Activity – With the records in front of you, set every one of them down exactly.
** Opening Task input block **
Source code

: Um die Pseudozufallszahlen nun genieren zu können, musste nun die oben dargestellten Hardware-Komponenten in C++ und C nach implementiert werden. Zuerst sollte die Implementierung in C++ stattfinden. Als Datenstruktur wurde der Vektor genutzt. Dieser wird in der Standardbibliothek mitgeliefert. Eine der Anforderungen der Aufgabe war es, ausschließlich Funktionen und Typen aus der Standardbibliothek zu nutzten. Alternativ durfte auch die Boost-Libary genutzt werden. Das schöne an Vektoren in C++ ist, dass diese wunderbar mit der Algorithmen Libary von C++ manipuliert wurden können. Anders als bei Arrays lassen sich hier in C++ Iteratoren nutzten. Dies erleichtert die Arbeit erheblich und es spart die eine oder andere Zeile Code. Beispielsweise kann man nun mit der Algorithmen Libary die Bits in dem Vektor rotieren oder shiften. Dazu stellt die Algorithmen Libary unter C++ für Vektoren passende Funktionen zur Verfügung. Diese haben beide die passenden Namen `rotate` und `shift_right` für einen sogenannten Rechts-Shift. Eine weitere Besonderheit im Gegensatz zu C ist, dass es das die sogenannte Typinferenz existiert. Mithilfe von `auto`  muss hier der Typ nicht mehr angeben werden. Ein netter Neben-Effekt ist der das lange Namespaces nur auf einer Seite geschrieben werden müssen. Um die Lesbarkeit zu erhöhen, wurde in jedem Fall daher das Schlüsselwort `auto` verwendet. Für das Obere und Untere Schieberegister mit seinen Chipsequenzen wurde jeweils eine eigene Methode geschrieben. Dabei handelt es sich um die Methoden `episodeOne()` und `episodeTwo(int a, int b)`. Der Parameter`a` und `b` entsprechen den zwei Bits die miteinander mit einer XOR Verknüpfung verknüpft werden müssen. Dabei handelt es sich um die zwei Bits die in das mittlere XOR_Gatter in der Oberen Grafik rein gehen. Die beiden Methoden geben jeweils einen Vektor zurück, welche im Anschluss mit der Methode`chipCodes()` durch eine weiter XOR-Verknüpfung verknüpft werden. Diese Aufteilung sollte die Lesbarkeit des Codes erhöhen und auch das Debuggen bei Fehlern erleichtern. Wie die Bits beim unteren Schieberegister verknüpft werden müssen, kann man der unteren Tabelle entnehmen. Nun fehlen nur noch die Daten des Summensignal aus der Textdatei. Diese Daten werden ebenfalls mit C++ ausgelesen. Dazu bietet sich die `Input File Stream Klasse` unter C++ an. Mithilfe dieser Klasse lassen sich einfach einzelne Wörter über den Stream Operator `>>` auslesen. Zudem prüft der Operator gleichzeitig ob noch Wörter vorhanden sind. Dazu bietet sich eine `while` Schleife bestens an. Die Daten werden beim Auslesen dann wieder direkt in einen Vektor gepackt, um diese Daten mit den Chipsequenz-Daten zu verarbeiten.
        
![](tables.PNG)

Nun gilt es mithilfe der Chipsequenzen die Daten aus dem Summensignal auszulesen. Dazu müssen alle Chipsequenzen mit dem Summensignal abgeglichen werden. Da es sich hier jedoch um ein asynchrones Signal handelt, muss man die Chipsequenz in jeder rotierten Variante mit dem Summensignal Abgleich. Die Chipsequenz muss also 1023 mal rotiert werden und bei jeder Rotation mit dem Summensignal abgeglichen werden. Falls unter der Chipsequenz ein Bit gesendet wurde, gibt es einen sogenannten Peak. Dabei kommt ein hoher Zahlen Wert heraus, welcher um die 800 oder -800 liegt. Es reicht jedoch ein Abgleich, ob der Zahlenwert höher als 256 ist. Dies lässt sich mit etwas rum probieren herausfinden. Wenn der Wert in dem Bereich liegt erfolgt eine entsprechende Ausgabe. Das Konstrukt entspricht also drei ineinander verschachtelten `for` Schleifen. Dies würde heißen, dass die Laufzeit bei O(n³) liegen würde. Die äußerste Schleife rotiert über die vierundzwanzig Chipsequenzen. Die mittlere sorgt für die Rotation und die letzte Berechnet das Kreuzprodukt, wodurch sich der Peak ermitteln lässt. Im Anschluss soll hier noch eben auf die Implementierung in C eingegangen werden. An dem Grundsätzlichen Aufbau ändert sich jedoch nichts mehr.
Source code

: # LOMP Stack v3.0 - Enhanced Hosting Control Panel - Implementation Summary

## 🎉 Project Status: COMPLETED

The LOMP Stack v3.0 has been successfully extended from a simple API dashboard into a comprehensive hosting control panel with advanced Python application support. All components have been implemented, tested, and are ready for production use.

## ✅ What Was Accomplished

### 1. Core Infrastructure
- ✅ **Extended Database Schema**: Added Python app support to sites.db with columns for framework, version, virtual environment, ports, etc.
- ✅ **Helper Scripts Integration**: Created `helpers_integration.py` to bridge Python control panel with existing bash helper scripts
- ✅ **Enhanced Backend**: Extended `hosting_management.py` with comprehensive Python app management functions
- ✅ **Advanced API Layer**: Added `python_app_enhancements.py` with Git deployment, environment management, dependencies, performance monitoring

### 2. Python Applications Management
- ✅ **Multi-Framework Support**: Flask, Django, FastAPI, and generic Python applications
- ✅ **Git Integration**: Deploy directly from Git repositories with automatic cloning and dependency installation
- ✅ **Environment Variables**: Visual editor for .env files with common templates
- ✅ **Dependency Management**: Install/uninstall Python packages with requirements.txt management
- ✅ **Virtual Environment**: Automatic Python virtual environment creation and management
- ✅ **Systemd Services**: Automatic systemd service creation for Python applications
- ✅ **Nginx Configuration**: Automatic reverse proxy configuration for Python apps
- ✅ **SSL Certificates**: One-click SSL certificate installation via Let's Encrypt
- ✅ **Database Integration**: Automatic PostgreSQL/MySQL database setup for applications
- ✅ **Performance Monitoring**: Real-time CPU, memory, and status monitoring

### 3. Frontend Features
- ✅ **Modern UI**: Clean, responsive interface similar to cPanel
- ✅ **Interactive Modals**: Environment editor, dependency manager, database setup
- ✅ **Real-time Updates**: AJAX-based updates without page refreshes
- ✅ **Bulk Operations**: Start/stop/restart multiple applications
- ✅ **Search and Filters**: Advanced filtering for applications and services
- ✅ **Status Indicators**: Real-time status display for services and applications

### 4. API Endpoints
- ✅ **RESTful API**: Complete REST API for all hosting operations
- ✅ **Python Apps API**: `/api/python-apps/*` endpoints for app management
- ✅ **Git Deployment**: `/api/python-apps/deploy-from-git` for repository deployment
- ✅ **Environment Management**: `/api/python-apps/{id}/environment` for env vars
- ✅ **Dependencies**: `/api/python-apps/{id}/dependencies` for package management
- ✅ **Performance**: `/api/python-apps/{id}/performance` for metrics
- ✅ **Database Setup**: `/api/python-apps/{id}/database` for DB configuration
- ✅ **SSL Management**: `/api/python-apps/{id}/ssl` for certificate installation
** Closing Task input block **
Solution –
Source code

: Um die Pseudozufallszahlen nun genieren zu können, musste nun die oben dargestellten Hardware-Komponenten in C++ und C nach implementiert werden. Zuerst sollte die Implementierung in C++ stattfinden. Als Datenstruktur wurde der Vektor genutzt. Dieser wird in der Standardbibliothek mitgeliefert. Eine der Anforderungen der Aufgabe war es, ausschließlich Funktionen und Typen aus der Standardbibliothek zu nutzten. Alternativ durfte auch die Boost-Libary genutzt werden. Das schöne an Vektoren in C++ ist, dass diese wunderbar mit der Algorithmen Libary von C++ manipuliert wurden können. Anders als bei Arrays lassen sich hier in C++ Iteratoren nutzten. Dies erleichtert die Arbeit erheblich und es spart die eine oder andere Zeile Code. Beispielsweise kann man nun mit der Algorithmen Libary die Bits in dem Vektor rotieren oder shiften. Dazu stellt die Algorithmen Libary unter C++ für Vektoren passende Funktionen zur Verfügung. Diese haben beide die passenden Namen `rotate` und `shift_right` für einen sogenannten Rechts-Shift. Eine weitere Besonderheit im Gegensatz zu C ist, dass es das die sogenannte Typinferenz existiert. Mithilfe von `auto`  muss hier der Typ nicht mehr angeben werden. Ein netter Neben-Effekt ist der das lange Namespaces nur auf einer Seite geschrieben werden müssen. Um die Lesbarkeit zu erhöhen, wurde in jedem Fall daher das Schlüsselwort `auto` verwendet. Für das Obere und Untere Schieberegister mit seinen Chipsequenzen wurde jeweils eine eigene Methode geschrieben. Dabei handelt es sich um die Methoden `episodeOne()` und `episodeTwo(int a, int b)`. Der Parameter`a` und `b` entsprechen den zwei Bits die miteinander mit einer XOR Verknüpfung verknüpft werden müssen. Dabei handelt es sich um die zwei Bits die in das mittlere XOR_Gatter in der Oberen Grafik rein gehen. Die beiden Methoden geben jeweils einen Vektor zurück, welche im Anschluss mit der Methode`chipCodes()` durch eine weiter XOR-Verknüpfung verknüpft werden. Diese Aufteilung sollte die Lesbarkeit des Codes erhöhen und auch das Debuggen bei Fehlern erleichtern. Wie die Bits beim unteren Schieberegister verknüpft werden müssen, kann man der unteren Tabelle entnehmen. Nun fehlen nur noch die Daten des Summensignal aus der Textdatei. Diese Daten werden ebenfalls mit C++ ausgelesen. Dazu bietet sich die `Input File Stream Klasse` unter C++ an. Mithilfe dieser Klasse lassen sich einfach einzelne Wörter über den Stream Operator `>>` auslesen. Zudem prüft der Operator gleichzeitig ob noch Wörter vorhanden sind. Dazu bietet sich eine `while` Schleife bestens an. Die Daten werden beim Auslesen dann wieder direkt in einen Vektor gepackt, um diese Daten mit den Chipsequenz-Daten zu verarbeiten.
        
![](tables.PNG)

Nun gilt es mithilfe der Chipsequenzen die Daten aus dem Summensignal auszulesen. Dazu müssen alle Chipsequenzen mit dem Summensignal abgeglichen werden. Da es sich hier jedoch um ein asynchrones Signal handelt, muss man die Chipsequenz in jeder rotierten Variante mit dem Summensignal Abgleich. Die Chipsequenz muss also 1023 mal rotiert werden und bei jeder Rotation mit dem Summensignal abgeglichen werden. Falls unter der Chipsequenz ein Bit gesendet wurde, gibt es einen sogenannten Peak. Dabei kommt ein hoher Zahlen Wert heraus, welcher um die 800 oder -800 liegt. Es reicht jedoch ein Abgleich, ob der Zahlenwert höher als 256 ist. Dies lässt sich mit etwas rum probieren herausfinden. Wenn der Wert in dem Bereich liegt erfolgt eine entsprechende Ausgabe. Das Konstrukt entspricht also drei ineinander verschachtelten `for` Schleifen. Dies würde heißen, dass die Laufzeit bei O(n³) liegen würde. Die äußerste Schleife rotiert über die vierundzwanzig Chipsequenzen. Die mittlere sorgt für die Rotation und die letzte Berechnet das Kreuzprodukt, wodurch sich der Peak ermitteln lässt. Im Anschluss soll hier noch eben auf die Implementierung in C eingegangen werden. An dem Grundsätzlichen Aufbau ändert sich jedoch nichts mehr.
Source code

: # LOMP Stack v3.0 - Enhanced Hosting Control Panel - Implementation Summary

## 🎉 Project Status: COMPLETED

The LOMP Stack v3.0 has been successfully extended from a simple API dashboard into a comprehensive hosting control panel with advanced Python application support. All components have been implemented, tested, and are ready for production use.

## ✅ What Was Accomplished

### 1. Core Infrastructure
- ✅ **Extended Database Schema**: Added Python app support to sites.db with columns for framework, version, virtual environment, ports, etc.
- ✅ **Helper Scripts Integration**: Created `helpers_integration.py` to bridge Python control panel with existing bash helper scripts
- ✅ **Enhanced Backend**: Extended `hosting_management.py` with comprehensive Python app management functions
- ✅ **Advanced API Layer**: Added `python_app_enhancements.py` with Git deployment, environment management, dependencies, performance monitoring

### 2. Python Applications Management
- ✅ **Multi-Framework Support**: Flask, Django, FastAPI, and generic Python applications
- ✅ **Git Integration**: Deploy directly from Git repositories with automatic cloning and dependency installation
- ✅ **Environment Variables**: Visual editor for .env files with common templates
- ✅ **Dependency Management**: Install/uninstall Python packages with requirements.txt management
- ✅ **Virtual Environment**: Automatic Python virtual environment creation and management
- ✅ **Systemd Services**: Automatic systemd service creation for Python applications
- ✅ **Nginx Configuration**: Automatic reverse proxy configuration for Python apps
- ✅ **SSL Certificates**: One-click SSL certificate installation via Let's Encrypt
- ✅ **Database Integration**: Automatic PostgreSQL/MySQL database setup for applications
- ✅ **Performance Monitoring**: Real-time CPU, memory, and status monitoring

### 3. Frontend Features
- ✅ **Modern UI**: Clean, responsive interface similar to cPanel
- ✅ **Interactive Modals**: Environment editor, dependency manager, database setup
- ✅ **Real-time Updates**: AJAX-based updates without page refreshes
- ✅ **Bulk Operations**: Start/stop/restart multiple applications
- ✅ **Search and Filters**: Advanced filtering for applications and services
- ✅ **Status Indicators**: Real-time status display for services and applications

### 4. API Endpoints
- ✅ **RESTful API**: Complete REST API for all hosting operations
- ✅ **Python Apps API**: `/api/python-apps/*` endpoints for app management
- ✅ **Git Deployment**: `/api/python-apps/deploy-from-git` for repository deployment
- ✅ **Environment Management**: `/api/python-apps/{id}/environment` for env vars
- ✅ **Dependencies**: `/api/python-apps/{id}/dependencies` for package management
- ✅ **Performance**: `/api/python-apps/{id}/performance` for metrics
- ✅ **Database Setup**: `/api/python-apps/{id}/database` for DB configuration
- ✅ **SSL Management**: `/api/python-apps/{id}/ssl` for certificate installation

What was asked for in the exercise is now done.